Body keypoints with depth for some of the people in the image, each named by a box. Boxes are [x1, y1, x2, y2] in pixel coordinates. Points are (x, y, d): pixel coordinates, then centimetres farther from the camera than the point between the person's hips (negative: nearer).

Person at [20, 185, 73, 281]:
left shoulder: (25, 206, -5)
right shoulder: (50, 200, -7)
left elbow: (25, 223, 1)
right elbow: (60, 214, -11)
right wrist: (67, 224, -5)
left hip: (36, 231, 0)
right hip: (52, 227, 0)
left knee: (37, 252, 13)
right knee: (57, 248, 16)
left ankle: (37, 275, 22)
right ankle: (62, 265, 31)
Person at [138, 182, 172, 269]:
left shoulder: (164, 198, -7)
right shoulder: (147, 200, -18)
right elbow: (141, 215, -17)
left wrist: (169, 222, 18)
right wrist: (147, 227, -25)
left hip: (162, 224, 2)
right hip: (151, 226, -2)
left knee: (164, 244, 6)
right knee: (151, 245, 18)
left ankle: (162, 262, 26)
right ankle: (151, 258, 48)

==

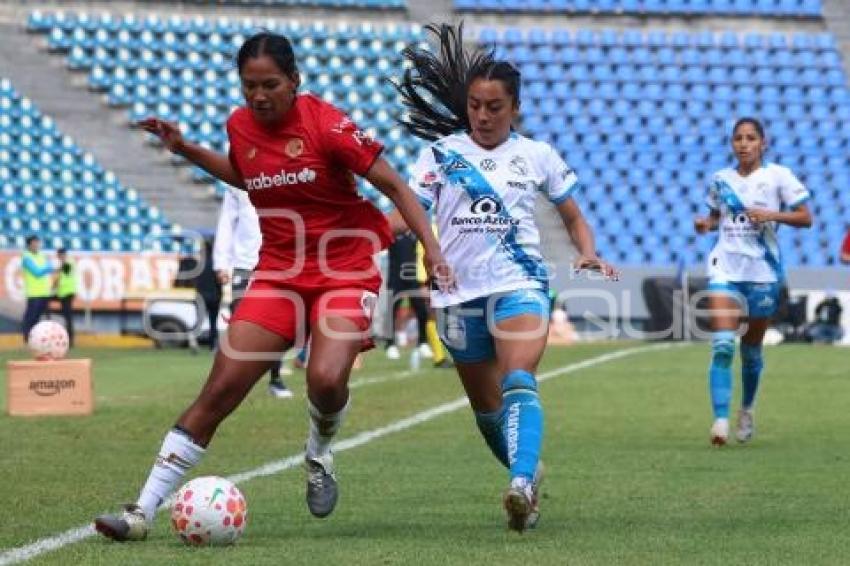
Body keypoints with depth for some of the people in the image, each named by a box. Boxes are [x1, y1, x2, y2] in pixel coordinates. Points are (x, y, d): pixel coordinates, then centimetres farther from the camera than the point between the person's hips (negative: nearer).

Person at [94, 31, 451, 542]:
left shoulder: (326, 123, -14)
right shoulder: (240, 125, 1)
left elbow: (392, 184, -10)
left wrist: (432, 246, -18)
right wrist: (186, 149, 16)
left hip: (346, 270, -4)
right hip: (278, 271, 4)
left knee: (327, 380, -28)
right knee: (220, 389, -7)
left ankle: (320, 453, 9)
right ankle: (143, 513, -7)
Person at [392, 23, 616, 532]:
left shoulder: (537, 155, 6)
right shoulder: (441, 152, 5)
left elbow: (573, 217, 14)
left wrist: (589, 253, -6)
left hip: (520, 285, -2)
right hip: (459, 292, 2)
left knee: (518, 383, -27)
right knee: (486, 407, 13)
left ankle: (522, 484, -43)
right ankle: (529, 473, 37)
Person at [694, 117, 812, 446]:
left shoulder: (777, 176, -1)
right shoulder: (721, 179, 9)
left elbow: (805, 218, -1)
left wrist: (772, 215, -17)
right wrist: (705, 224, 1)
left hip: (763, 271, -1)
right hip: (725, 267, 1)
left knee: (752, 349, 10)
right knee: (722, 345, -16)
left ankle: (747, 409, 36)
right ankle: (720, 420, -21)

→ DIRECTIONS: Looking at the data above, write out exactly the lines that start at the one containing "right hip: (459, 292, 2)" and end at the one containing "right ankle: (720, 420, -21)"; include both and nothing beyond.

→ OUTPUT BELOW:
right hip: (459, 292, 2)
left knee: (518, 383, -27)
right knee: (486, 407, 13)
left ankle: (522, 484, -43)
right ankle: (529, 473, 37)
Person at [694, 117, 812, 446]:
left shoulder: (777, 176, -1)
right shoulder: (721, 179, 9)
left elbow: (805, 218, -1)
left wrist: (772, 215, -17)
right wrist: (705, 224, 1)
left hip: (763, 271, -1)
right hip: (725, 267, 1)
left knee: (752, 349, 10)
right knee: (722, 345, -16)
left ankle: (747, 409, 36)
right ankle: (720, 420, -21)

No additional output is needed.